Vote No — to Preserve Homeowners’ New Rights.

California’s SB 9 law makes it easier for some homeowners to take certain actions like lot splits, under conditions such as minimum size and owner-occupancy. W would snatch that away.

Vote No — to Work With, Not Against, an Affordability Effort.

SB 9 could pave the way for a limited number of smaller homes where that’s even feasible; and smaller is cheaper.

Vote No — to Respect the City’s Eclectic Character.

Nine months into the SB 9 era, it’s had no effect here; why do we need a new law to protect the City’s “character”?

Vote No — to Reject Unnecessary Complexity.

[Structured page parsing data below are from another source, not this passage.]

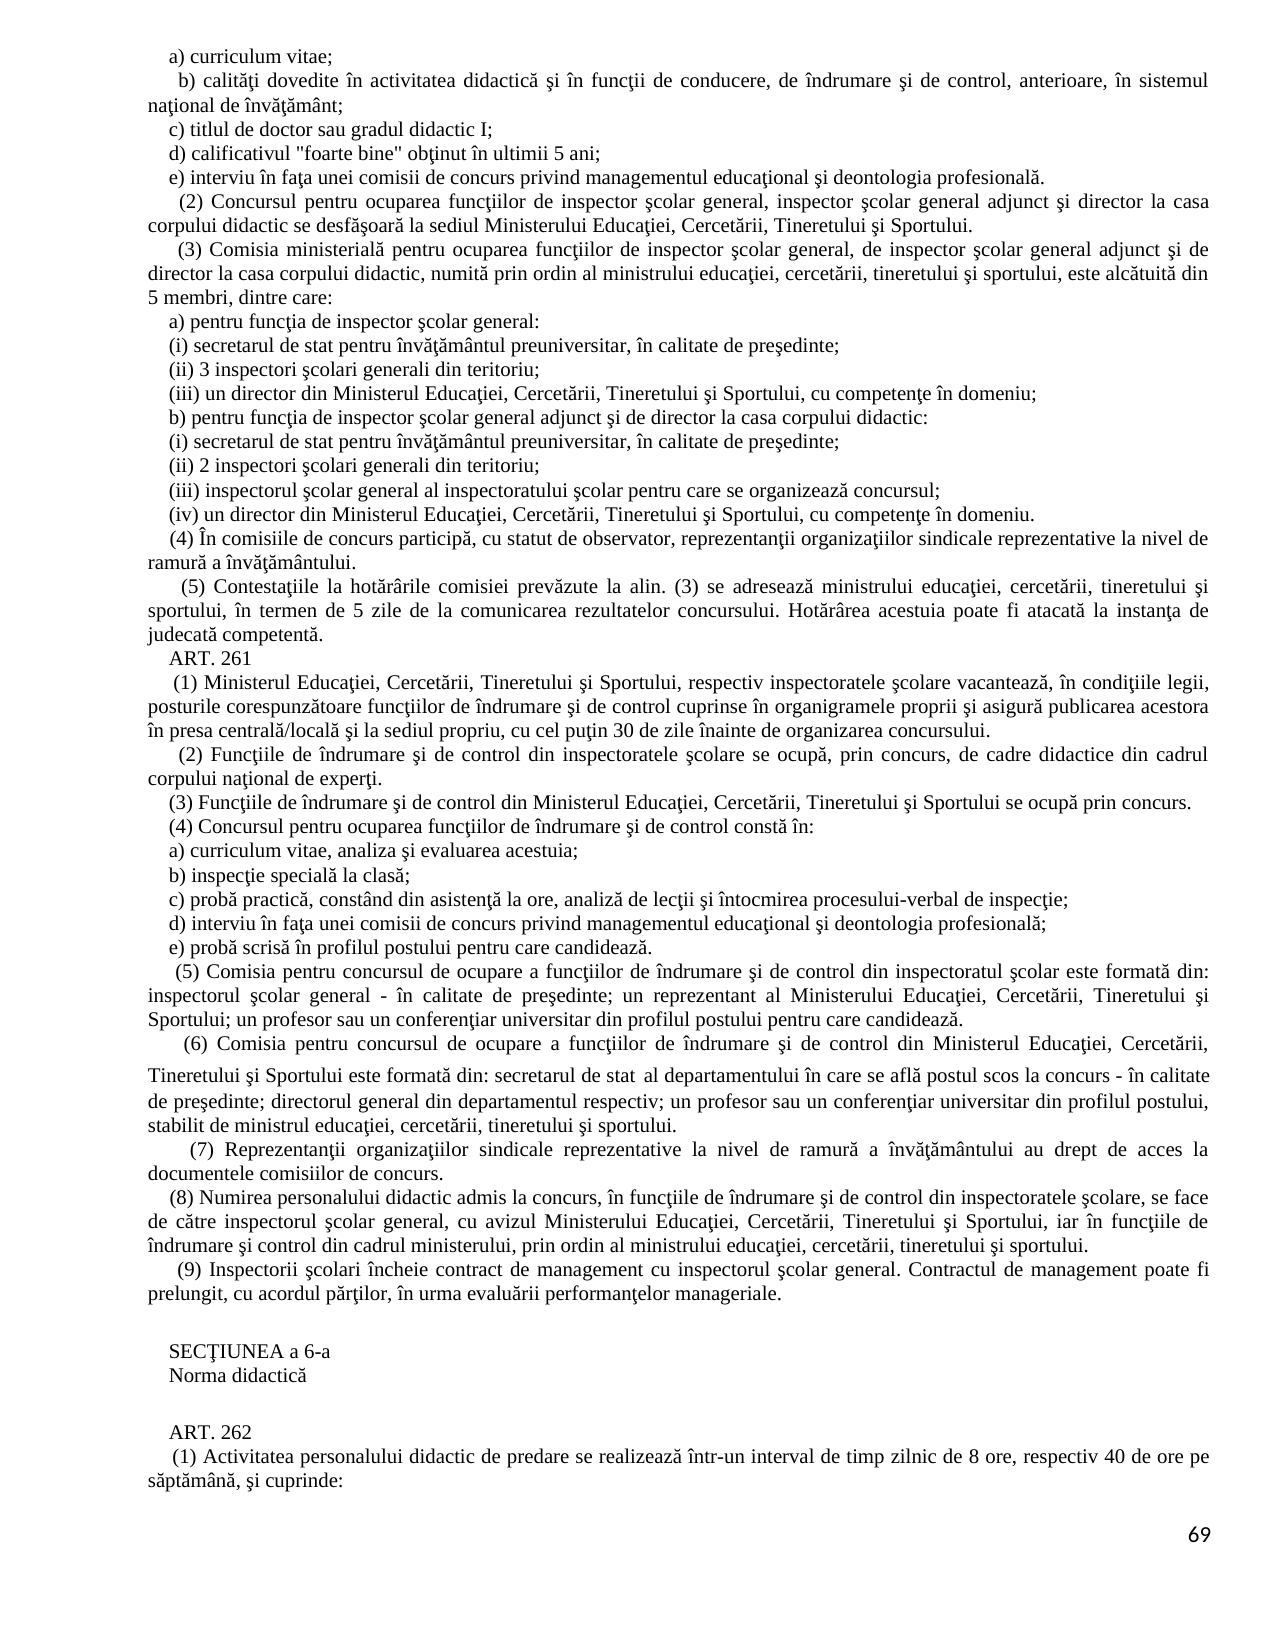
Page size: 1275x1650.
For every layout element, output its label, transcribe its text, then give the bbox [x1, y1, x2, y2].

text (3) Comisia ministerială pentru ocuparea funcţiilor de inspector şcolar general, de inspector şcolar general adjunct şi de director la casa corpului didactic, numită prin ordin al ministrului educaţiei, cercetării, tineretului şi sportului, este alcătuită din 5 membri, dintre care: [148, 237, 1211, 309]
text (8) Numirea personalului didactic admis la concurs, în funcţiile de îndrumare şi de control din inspectoratele şcolare, se face de către inspectorul şcolar general, cu avizul Ministerului Educaţiei, Cercetării, Tineretului şi Sportului, iar în funcţiile de îndrumare şi control din cadrul ministerului, prin ordin al ministrului educaţiei, cercetării, tineretului şi sportului. [148, 1185, 1211, 1257]
text d) interviu în faţa unei comisii de concurs privind managementul educaţional şi deontologia profesională; [148, 911, 1211, 935]
text e) interviu în faţa unei comisii de concurs privind managementul educaţional şi deontologia profesională. [148, 165, 1211, 189]
text (4) Concursul pentru ocuparea funcţiilor de îndrumare şi de control constă în: [148, 814, 1211, 838]
text c) probă practică, constând din asistenţă la ore, analiză de lecţii şi întocmirea procesului-verbal de inspecţie; [148, 887, 1211, 911]
text (ii) 2 inspectori şcolari generali din teritoriu; [148, 453, 1211, 477]
text b) pentru funcţia de inspector şcolar general adjunct şi de director la casa corpului didactic: [148, 405, 1211, 429]
text (i) secretarul de stat pentru învăţământul preuniversitar, în calitate de preşedinte; [148, 429, 1211, 453]
text Norma didactică [148, 1363, 1211, 1387]
text (5) Contestaţiile la hotărârile comisiei prevăzute la alin. (3) se adresează ministrului educaţiei, cercetării, tineretului şi sportului, în termen de 5 zile de la comunicarea rezultatelor concursului. Hotărârea acestuia poate fi atacată la instanţa de judecată competentă. [148, 574, 1211, 646]
text a) curriculum vitae; [148, 44, 1211, 68]
text (iii) un director din Ministerul Educaţiei, Cercetării, Tineretului şi Sportului, cu competenţe în domeniu; [148, 381, 1211, 405]
text (ii) 3 inspectori şcolari generali din teritoriu; [148, 357, 1211, 381]
text (7) Reprezentanţii organizaţiilor sindicale reprezentative la nivel de ramură a învăţământului au drept de acces la documentele comisiilor de concurs. [148, 1137, 1211, 1185]
text (9) Inspectorii şcolari încheie contract de management cu inspectorul şcolar general. Contractul de management poate fi prelungit, cu acordul părţilor, în urma evaluării performanţelor manageriale. [148, 1257, 1211, 1305]
text (i) secretarul de stat pentru învăţământul preuniversitar, în calitate de preşedinte; [148, 333, 1211, 357]
text (5) Comisia pentru concursul de ocupare a funcţiilor de îndrumare şi de control din inspectoratul şcolar este formată din: inspectorul şcolar general - în calitate de preşedinte; un reprezentant al Ministerului Educaţiei, Cercetării, Tineretului şi Sportului; un profesor sau un conferenţiar universitar din profilul postului pentru care candidează. [148, 959, 1211, 1031]
text (iv) un director din Ministerul Educaţiei, Cercetării, Tineretului şi Sportului, cu competenţe în domeniu. [148, 502, 1211, 526]
text e) probă scrisă în profilul postului pentru care candidează. [148, 935, 1211, 959]
text c) titlul de doctor sau gradul didactic I; [148, 117, 1211, 141]
text ART. 261 [148, 646, 1211, 670]
text a) pentru funcţia de inspector şcolar general: [148, 309, 1211, 333]
text (1) Ministerul Educaţiei, Cercetării, Tineretului şi Sportului, respectiv inspectoratele şcolare vacantează, în condiţiile legii, posturile corespunzătoare funcţiilor de îndrumare şi de control cuprinse în organigramele proprii şi asigură publicarea acestora în presa centrală/locală şi la sediul propriu, cu cel puţin 30 de zile înainte de organizarea concursului. [148, 670, 1211, 742]
text (2) Concursul pentru ocuparea funcţiilor de inspector şcolar general, inspector şcolar general adjunct şi director la casa corpului didactic se desfăşoară la sediul Ministerului Educaţiei, Cercetării, Tineretului şi Sportului. [148, 189, 1211, 237]
text (4) În comisiile de concurs participă, cu statut de observator, reprezentanţii organizaţiilor sindicale reprezentative la nivel de ramură a învăţământului. [148, 526, 1211, 574]
text (3) Funcţiile de îndrumare şi de control din Ministerul Educaţiei, Cercetării, Tineretului şi Sportului se ocupă prin concurs. [148, 790, 1211, 814]
text (6) Comisia pentru concursul de ocupare a funcţiilor de îndrumare şi de control din Ministerul Educaţiei, Cercetării, Tineretului şi Sportului este formată din: secretarul de stat al departamentului în care se află postul scos la concurs - în calitate de preşedinte; directorul general din departamentul respectiv; un profesor sau un conferenţiar universitar din profilul postului, stabilit de ministrul educaţiei, cercetării, tineretului şi sportului. [148, 1031, 1211, 1137]
text d) calificativul "foarte bine" obţinut în ultimii 5 ani; [148, 141, 1211, 165]
text a) curriculum vitae, analiza şi evaluarea acestuia; [148, 838, 1211, 862]
text b) calităţi dovedite în activitatea didactică şi în funcţii de conducere, de îndrumare şi de control, anterioare, în sistemul naţional de învăţământ; [148, 68, 1211, 117]
text (iii) inspectorul şcolar general al inspectoratului şcolar pentru care se organizează concursul; [148, 477, 1211, 502]
text b) inspecţie specială la clasă; [148, 862, 1211, 887]
text SECŢIUNEA a 6-a [148, 1339, 1211, 1363]
text ART. 262 [148, 1420, 1211, 1444]
text (2) Funcţiile de îndrumare şi de control din inspectoratele şcolare se ocupă, prin concurs, de cadre didactice din cadrul corpului naţional de experţi. [148, 742, 1211, 790]
text (1) Activitatea personalului didactic de predare se realizează într-un interval de timp zilnic de 8 ore, respectiv 40 de ore pe săptămână, şi cuprinde: [148, 1444, 1211, 1492]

W would create a new, extremely complex ordinance. Nobody should vote Yes without first reading, understanding, and approving the whole 23-page package.

But There’s a Bigger Problem

As an attorney and longtime Nevada City resident, I have a much deeper concern about W.

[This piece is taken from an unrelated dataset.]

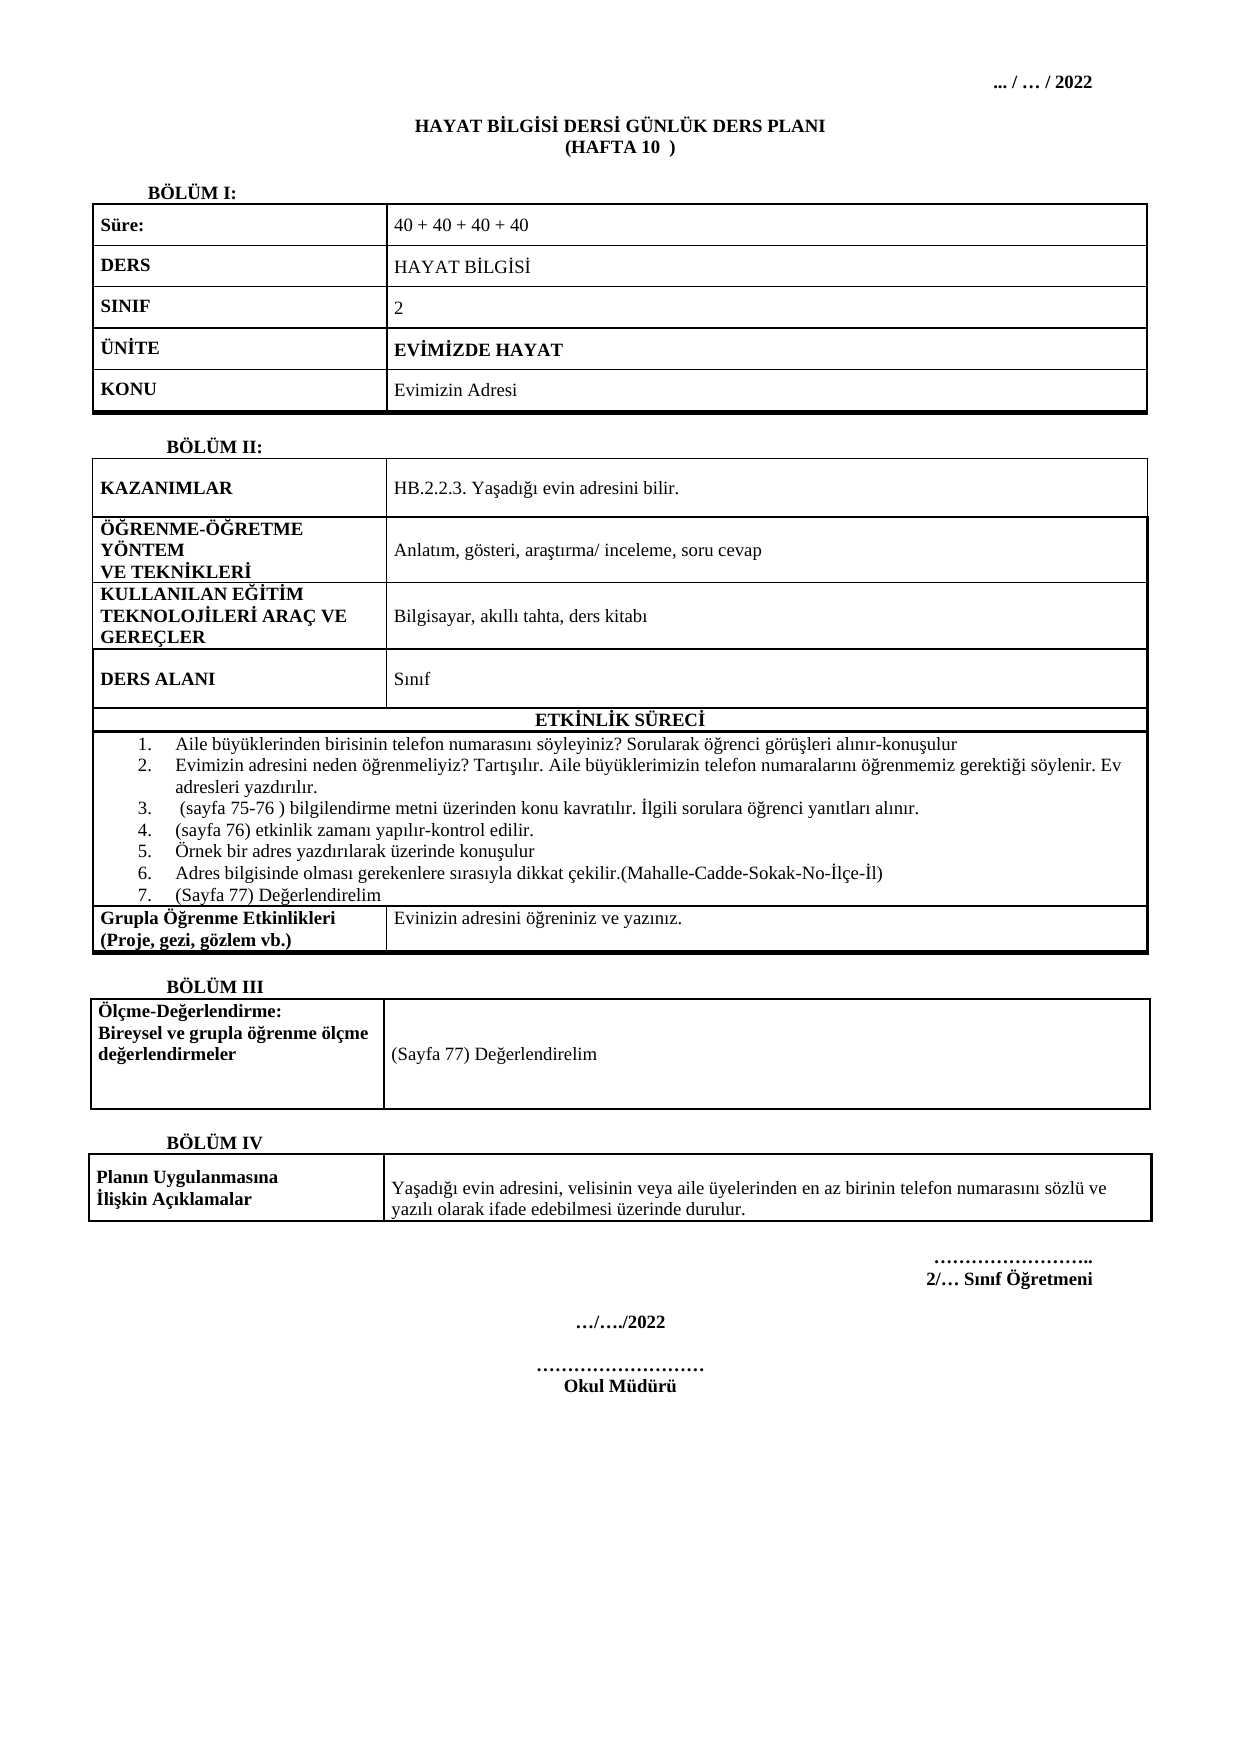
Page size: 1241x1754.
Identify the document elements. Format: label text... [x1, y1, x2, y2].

California takes SB 9 seriously enough that the Attorney General monitors local compliance. For instance, Pasadena has already voided one ordinance in favor of another, after collaborating with the state.

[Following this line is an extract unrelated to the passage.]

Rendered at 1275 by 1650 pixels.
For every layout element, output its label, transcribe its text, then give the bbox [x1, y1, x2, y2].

Why does that matter to us? Because the AG has signaled — in writing — that Measure W is out of compliance with SB 9. Our City Attorney specifically asked for the AG’s position on the initiative. And in response, the AG’s office forwarded the “Notice of Violations” letter they’d sent to Pasadena.

Not surprisingly, then, the City Attorney has raised doubts that Measure W is valid — saying it’s “unclear” if the measure would be compliant with SB9.

Our Future, Foretold?

If voters green-light Measure W, it’s very likely the AG will take us to task. And to court.

True, Pasadena wasn’t sued — but that’s because the city worked with the state and adopted a new ordinance after correcting the problems in the old one. Here’s the problem, though: Nevada City won’t have that option. Measure W makes sure there’s no room for compromise. If it passes, it can be “amended or repealed only by a vote of the people” — which means the City’s hands are fully tied. (According to W, the City Council’s only power would be to expand the already absurd HND.)

So when the state challenges us, like they’ve already done to Pasadena and Woodside, our options will be either to try to defend Measure W in court or to fix it through yet another ballot measure. Either option will be expensive, with Nevada City — us — footing the bill. (Note that some of W’s supporters aren’t even registered voters in Nevada City, so it will cost them nothing.)

The City has just published a lengthy independent analysis of Measure W’s “Legal Impacts” if passed; you can read it in the agenda packet for the September 28 Council meeting. And it confirms the City Attorney’s caution: “Given the objections of the California Attorney General to the more rigorously documented historic districts in Pasadena, it is not clear that the exemption from SB9 will apply to the proposed Historic Neighborhoods District” in Measure W.

The report continues: Measure W “would impose additional barriers to accommodating a diversity of housing types[,]” “effectively reinstat[ing] barriers to overcoming patterns of segregation and fostering inclusive communities.” Accordingly, Nevada City risks violating its legal “duty to affirmatively further fair housing” and is subject to action by the AG “if the violation is not corrected.”

Decision Time

At the September 19 Chamber of Commerce forum on Measure W, spokeswoman Karla Arens insisted there was “no risk” of a legal challenge, because a “very prestigious” law firm said so. But Nevada City’s own City Attorney has questioned the measure’s validity; so has the City-commissioned Legal Impacts report, in great detail… and so has the California Attorney General. With the entire state legal apparatus behind him, the AG is a lot more than “prestigious.”

Measure W’s proponents are free to keep their heads in the sand, of course. But if we really want to protect our town, I urge the rest of us to accept and deal with reality. Please choose wisely, fellow voters… Vote No on W!

Stephen Greenberg lives in Nevada City.